REQUEST 1 ->
For each statement below, say yes or no as to whether it agrees with the Revit coordinates text, and quote the words of the text that decide it.
(a) In Revit 2020.2 the Project Base Point can still be unclipped.
(b) In the image described, the grey Project Base Point comes from the linked model.
(c) The original Excitech Revit toolkit was created in 2012.
REQUEST 2 ->
Answer each question from the Revit coordinates text.
(a) To what month and year does the original site go back?
(b) Within which category is the new sub category for displaying the Internal Origin point?
(c) In what year was the new Excitech Toolkit introduced?
REQUEST 3 -> Transcribe the passage of the Revit coordinates text starting at "Revit 2020.2 Coordinate" and ending at "overlay as expected.".

TEXT SECTION ->
_____
Revit 2020.2 Coordinate Systems

Happy 2020 to everyone. You may notice that I have created a new look and feel for the site, the original site going back to April 2009! Hope you like the new logo and appearance?

Anyone who authors Revit models or works with 3^rd party consultants that use Revit has surely experienced poorly coordinated models and struggled to understand why models do not federate and overlay as expected.

Many of these issues are simply down to a lack of understanding of the Revit coordinate system or properly communicated BEP’s, but these are fundamental to the correct setting out and coordination of projects. Revit 2020.2 offers some help by being able to visualise the Project base Point, Survey Point and the Internal Point within linked models. Also, you can no longer unclip the Project Base Point, meaning that the Internal and Project Base Point are normally consistent, however, see the note at the end of the post!

The image below is displaying the two Project Base Points, the blue being from the active project and the grey being from the linked model

Here you can also see that the Internal Origin point is also displayed in grey on a linked project. This is useful when checking that the Project Base Point and Internal Origin are overlayed.

When a linked model is selected the Project Base Point shows the linked model icon and the relevant properties such as the North/South, East/West, Elevation as well as the angle to true north. Very useful when trying to understand why Revit models will not federate and overlay correctly.

As many of you will already know, Revit has an internal origin which can be different from the Project Base Point. The Internal Origin point can now be displayed with a new sub category within the Site category.

When setting the Project Base Point you should now use Specify Coordinates at Point or acquire coordinates rather than directly selecting the Project Base Point and moving.  You will notice that selecting the PBP and using the Properties Palette or directly typing the coordinates will move the PBP independently of the internal origin.

LawrenceH

Happy Holidays!

Wishing all my readers and viewers a very happy Christmas break and hope that you have a prosperous New Year. See you in 2020!

LawrenceH

Coordinate Scheduling with the Excitech Toolkit

The original Excitech Revit toolkit was created in 2009 to produce coordinate schedules of elements such as isolated foundations, structural columns and any family with a single insertion point. The toolkit provided a solution to those customers who needed to produce piling schedules. An extension to the toolkit was added in 2012 to allow the automatic renumbering of elements, again aimed at piling.

The new Excitech Toolkit was introduced in 2018 and contains a greater number of tools and utilities to improve productivity in a number of different areas. The new toolkit also provides the option of scheduling coordinates from elements.
_____
DATASET EXCERPTS ->
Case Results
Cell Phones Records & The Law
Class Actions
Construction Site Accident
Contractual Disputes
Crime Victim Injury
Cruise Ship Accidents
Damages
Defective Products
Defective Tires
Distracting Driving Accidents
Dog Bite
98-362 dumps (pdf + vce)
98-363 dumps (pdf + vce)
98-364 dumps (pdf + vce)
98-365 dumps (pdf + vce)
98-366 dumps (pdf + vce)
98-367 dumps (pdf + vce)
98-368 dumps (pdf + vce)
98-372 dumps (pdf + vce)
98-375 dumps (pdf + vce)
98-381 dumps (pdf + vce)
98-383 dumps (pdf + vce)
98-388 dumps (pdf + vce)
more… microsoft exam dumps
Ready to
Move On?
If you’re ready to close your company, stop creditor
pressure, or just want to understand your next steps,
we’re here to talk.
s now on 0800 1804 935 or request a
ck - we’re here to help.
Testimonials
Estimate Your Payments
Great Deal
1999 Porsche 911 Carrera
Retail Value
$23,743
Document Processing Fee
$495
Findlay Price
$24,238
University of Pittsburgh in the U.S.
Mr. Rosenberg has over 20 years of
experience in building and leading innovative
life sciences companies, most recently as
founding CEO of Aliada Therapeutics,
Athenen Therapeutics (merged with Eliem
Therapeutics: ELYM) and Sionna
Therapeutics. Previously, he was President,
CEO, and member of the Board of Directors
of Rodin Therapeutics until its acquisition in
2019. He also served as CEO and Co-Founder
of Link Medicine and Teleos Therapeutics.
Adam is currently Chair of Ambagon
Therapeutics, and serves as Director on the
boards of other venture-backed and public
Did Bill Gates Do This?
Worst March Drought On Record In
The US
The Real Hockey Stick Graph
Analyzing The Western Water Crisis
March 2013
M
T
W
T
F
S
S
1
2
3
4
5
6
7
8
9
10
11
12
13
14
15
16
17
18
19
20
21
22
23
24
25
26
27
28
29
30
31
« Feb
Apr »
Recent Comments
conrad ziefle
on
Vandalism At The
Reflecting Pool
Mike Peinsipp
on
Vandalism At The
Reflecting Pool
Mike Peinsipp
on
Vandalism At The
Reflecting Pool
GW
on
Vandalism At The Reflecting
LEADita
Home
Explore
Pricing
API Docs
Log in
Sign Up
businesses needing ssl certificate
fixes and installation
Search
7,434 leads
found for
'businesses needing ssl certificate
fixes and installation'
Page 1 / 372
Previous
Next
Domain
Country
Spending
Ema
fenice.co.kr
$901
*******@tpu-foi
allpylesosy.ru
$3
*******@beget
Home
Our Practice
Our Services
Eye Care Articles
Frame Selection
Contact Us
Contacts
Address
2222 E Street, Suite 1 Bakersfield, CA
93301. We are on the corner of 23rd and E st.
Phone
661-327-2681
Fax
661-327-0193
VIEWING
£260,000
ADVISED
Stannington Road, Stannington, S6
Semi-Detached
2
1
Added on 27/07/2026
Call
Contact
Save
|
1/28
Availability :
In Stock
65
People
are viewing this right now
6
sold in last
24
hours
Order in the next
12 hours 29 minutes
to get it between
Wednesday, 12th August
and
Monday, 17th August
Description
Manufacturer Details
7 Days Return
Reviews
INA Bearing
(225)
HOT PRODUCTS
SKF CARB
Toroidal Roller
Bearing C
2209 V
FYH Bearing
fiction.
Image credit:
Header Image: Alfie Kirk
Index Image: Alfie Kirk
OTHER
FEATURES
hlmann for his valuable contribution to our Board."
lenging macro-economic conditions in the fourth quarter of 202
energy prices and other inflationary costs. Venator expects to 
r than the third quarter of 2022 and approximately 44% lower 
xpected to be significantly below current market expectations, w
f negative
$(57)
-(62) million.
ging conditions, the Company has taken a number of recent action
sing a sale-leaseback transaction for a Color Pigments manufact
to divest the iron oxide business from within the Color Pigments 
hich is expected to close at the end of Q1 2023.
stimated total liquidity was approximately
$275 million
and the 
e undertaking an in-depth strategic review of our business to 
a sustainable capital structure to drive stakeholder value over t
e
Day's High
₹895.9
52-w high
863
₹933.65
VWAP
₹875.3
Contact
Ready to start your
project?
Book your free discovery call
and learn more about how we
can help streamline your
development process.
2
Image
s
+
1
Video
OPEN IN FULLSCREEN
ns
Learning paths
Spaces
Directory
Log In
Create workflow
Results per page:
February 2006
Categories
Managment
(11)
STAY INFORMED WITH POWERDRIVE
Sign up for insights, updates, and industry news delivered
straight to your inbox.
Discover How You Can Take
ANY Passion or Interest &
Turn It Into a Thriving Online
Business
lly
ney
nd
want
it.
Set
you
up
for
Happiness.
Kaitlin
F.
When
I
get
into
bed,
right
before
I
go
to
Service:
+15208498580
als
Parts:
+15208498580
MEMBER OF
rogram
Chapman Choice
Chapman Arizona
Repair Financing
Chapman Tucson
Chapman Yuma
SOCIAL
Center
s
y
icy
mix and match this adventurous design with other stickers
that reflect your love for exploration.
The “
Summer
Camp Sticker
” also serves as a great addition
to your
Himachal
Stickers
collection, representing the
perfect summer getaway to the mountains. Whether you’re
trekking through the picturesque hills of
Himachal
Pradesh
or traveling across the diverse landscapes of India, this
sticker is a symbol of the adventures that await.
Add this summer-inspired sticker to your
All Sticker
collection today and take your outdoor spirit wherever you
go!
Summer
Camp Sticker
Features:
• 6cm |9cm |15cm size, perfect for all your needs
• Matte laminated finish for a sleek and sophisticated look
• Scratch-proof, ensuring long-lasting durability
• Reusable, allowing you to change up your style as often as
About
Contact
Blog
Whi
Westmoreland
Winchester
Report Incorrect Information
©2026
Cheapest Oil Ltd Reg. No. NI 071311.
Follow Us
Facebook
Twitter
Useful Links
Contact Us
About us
_____
ANSWER BOX 1 ->
(a) No: "you can no longer unclip the Project Base Point"
(b) Yes: "the grey being from the linked model"
(c) No: "The original Excitech Revit toolkit was created in 2009"

ANSWER BOX 2 ->
(a) April 2009
(b) The Site category
(c) 2018

ANSWER BOX 3 ->
Revit 2020.2 Coordinate Systems

Happy 2020 to everyone. You may notice that I have created a new look and feel for the site, the original site going back to April 2009! Hope you like the new logo and appearance?

Anyone who authors Revit models or works with 3^rd party consultants that use Revit has surely experienced poorly coordinated models and struggled to understand why models do not federate and overlay as expected.